Wittgenstein has constructed in §9 two ways in which numbers can be learned and used. He has shown that number-words are different from other kinds of words in this language-game. And that the number-words have a similar use. But is this use identical in the two cases? Let numbers1 be the numbers taught as members of a series and numbers2 the numbers taught as configuration of groups of objects. Does 'c' as number1 plays exactly the same role as 'c' as number2? It may be. But if the order 'c-slab-there' is given the results can differ in the two cases. In the case of numbers as members of series a man who cannot hold three slabs in his hands will probably bring only one slab three time in a row, namely bringing 'a-slab-there', then bringing 'b-slab-there' and then bringing 'c-slab-there'. But for the man who knows numbers only as configurations of objects the order may be simply disobeyed. If I am to use a Kantian vocabulary, numbers1 have a temporal meaning, of going through a series of action till the last member of that series, while numbers2 have a spatial meaning of objects being simultaneously present. But this kind of explanation adds nothing to the practices in language-game (8) and so it does not enrich the meaning of 'c'.

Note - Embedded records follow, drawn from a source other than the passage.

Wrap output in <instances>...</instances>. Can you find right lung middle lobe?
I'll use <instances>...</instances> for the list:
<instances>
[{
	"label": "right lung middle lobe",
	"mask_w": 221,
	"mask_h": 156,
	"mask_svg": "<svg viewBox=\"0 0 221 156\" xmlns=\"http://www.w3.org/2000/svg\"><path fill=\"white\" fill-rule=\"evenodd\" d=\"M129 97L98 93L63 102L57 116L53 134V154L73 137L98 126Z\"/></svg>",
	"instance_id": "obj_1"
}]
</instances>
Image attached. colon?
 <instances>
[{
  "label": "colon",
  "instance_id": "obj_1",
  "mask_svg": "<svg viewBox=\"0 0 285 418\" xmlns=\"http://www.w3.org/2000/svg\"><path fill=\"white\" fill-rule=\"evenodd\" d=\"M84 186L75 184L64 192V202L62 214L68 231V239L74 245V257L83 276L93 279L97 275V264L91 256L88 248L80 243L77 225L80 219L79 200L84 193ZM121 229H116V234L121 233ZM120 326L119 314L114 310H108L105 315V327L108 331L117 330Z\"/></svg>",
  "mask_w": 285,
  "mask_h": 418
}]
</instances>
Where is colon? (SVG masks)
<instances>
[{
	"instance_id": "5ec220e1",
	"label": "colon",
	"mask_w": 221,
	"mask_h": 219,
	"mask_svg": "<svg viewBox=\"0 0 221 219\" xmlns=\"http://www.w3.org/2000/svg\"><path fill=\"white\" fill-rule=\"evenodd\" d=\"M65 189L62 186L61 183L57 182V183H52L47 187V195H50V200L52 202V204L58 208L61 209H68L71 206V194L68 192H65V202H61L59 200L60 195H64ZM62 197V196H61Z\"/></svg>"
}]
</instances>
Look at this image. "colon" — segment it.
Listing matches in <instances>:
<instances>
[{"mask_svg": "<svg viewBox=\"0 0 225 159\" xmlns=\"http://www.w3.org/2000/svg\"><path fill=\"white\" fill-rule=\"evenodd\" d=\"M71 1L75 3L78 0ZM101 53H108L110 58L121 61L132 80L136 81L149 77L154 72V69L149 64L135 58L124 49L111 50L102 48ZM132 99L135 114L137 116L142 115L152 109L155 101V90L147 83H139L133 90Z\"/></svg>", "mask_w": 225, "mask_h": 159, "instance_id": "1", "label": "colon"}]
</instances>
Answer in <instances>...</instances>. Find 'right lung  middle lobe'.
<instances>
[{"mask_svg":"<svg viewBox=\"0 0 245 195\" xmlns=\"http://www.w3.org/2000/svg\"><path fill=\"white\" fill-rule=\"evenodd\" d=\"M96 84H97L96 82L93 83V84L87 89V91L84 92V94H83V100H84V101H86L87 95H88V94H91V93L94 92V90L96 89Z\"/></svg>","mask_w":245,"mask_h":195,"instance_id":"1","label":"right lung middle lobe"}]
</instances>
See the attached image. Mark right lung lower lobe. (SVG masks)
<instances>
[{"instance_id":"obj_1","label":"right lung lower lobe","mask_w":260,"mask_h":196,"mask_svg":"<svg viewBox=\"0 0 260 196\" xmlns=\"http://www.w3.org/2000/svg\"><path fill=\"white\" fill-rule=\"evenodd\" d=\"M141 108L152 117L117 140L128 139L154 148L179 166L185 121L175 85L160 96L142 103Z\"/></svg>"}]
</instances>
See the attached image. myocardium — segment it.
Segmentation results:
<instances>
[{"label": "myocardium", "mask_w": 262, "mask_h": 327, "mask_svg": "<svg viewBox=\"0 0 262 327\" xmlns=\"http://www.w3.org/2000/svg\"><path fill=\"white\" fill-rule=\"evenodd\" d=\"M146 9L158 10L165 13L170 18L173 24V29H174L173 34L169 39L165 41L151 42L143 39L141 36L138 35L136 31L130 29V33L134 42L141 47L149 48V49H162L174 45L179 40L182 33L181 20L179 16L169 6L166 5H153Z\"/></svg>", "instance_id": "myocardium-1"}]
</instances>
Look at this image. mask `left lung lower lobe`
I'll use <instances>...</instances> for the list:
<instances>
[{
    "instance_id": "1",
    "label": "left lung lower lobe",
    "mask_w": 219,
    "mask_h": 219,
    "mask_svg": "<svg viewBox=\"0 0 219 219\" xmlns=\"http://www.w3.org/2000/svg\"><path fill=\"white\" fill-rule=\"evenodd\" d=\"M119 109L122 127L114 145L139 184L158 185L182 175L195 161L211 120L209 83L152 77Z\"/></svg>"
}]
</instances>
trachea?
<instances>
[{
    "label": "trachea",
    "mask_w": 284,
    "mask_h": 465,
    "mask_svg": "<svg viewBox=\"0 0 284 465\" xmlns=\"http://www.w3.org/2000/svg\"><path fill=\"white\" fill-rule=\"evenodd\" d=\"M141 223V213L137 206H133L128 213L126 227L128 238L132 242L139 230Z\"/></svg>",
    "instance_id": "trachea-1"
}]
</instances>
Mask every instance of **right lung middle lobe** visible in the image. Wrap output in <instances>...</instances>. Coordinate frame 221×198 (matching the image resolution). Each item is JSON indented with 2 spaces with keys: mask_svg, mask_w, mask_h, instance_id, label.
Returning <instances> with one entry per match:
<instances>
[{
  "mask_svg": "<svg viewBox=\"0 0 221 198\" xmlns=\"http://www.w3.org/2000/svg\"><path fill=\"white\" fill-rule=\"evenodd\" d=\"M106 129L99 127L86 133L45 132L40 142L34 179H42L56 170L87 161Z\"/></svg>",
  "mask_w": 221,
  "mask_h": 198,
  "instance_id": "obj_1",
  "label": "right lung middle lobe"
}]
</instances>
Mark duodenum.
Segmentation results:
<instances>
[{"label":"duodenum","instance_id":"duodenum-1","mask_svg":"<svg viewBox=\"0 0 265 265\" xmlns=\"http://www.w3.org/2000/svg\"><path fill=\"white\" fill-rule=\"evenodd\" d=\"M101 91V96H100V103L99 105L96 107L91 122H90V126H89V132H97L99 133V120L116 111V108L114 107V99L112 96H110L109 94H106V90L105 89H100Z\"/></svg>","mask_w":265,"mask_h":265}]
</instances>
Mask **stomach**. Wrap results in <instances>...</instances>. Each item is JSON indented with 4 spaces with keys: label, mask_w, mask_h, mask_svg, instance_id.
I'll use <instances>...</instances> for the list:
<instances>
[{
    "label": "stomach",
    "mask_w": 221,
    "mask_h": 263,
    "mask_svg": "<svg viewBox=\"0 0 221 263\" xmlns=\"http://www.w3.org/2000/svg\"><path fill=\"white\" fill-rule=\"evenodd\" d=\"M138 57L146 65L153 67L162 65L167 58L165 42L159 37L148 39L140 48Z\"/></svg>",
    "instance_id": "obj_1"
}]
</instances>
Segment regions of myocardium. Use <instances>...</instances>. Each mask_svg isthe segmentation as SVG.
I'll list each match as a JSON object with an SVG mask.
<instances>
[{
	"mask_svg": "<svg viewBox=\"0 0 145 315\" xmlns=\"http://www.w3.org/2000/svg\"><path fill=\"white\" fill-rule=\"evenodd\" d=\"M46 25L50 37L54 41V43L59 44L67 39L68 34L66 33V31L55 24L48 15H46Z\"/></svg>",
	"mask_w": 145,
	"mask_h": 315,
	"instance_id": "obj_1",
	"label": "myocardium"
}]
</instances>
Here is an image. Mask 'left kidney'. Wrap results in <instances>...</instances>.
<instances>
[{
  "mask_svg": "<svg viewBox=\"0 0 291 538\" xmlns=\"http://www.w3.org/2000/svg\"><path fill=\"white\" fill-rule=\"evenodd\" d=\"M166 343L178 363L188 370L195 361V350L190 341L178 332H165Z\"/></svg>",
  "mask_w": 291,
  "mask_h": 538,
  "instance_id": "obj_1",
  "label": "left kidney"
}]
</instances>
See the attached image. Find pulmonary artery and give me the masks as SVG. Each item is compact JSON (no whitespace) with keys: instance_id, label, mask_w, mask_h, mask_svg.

In normal cases however both number1 and number2 function in the same manner. It is true that for classical physics it is important that any number corresponds to a physical quantity and so physicists may prefer the ostensive numbers, while for pure mathematics only the relations between numbers are important. That does not mean that their numbers differ. They use numbers for slightly different ends. One can stress the differences or the similarities. But these considerations will not modify the use or the meaning of numbers. Extraordinary events like the impossibility to carry on an order may give rise to the question that the interlocutor of Wittgenstein asks: Now what do the words of this language signify? (PI §10) These words signify the kind of use they have. To ask if numbers1 differ or not from number2 is a metaphysical question that tries to go with the explanation further than is required by a normal use of language. This kind of questions is struggling for one right definition, for strict boundaries of a concept, strict boundaries that Wittgenstein dismissed by talking about family resemblance. Such a metaphysical question could bring about a new definition of numbers, that anyway adds nothing to the use of language as described in §9. Wittgenstein noted [that] an exciting new definition of number is of no philosophical concern (MS 110 (Vol. VI), 222). For if it is new, it is not a rule that we use and that guides us in our use of number-words (Baker & Hacker, 2005, 32n)

The 'significance of a word', say 'c', is an appropriate tool in distinguishing things inside one category, for example to say that 'c' signifies a different number, a different configuration, a different member of a series than 'd'. Also it may be used to distinguish between categories: 'c' cannot be a name for a building block. To state these differences does not require a sharp definition of numbers. It is part of the language-game that 'c' and 'd' are different and also that 'c' and 'slab' are different, yet 'different' in different ways. And to state this difference one does not have to have a metalanguage, a superior level of explanation. The competent speakers could state these differences without the need of a metaphysical theory that state a difficult entity for which the name stands. What 'c' signifies is not something outside the language-game, something hidden from the view of competent speakers. A competent speaker recognises the correct use of 'c' and can give definitions of 'c' by pointing or by counting objects.




Bibliography


Baker, G.P., Hacker, P.M.S. 2005. Wittgenstein: Understanding and Meaning, Part I: Essays. Blackwell.

Glock, H.J. 1999. A Wittgenstein dictionary. Blackwell.

Schroeder, S. 2006. Wittgenstein. The Way Out of the Fly-Bottle. Polity Press.

Wittgenstein, L. 1999. Philosophical Investigations. Blackwell.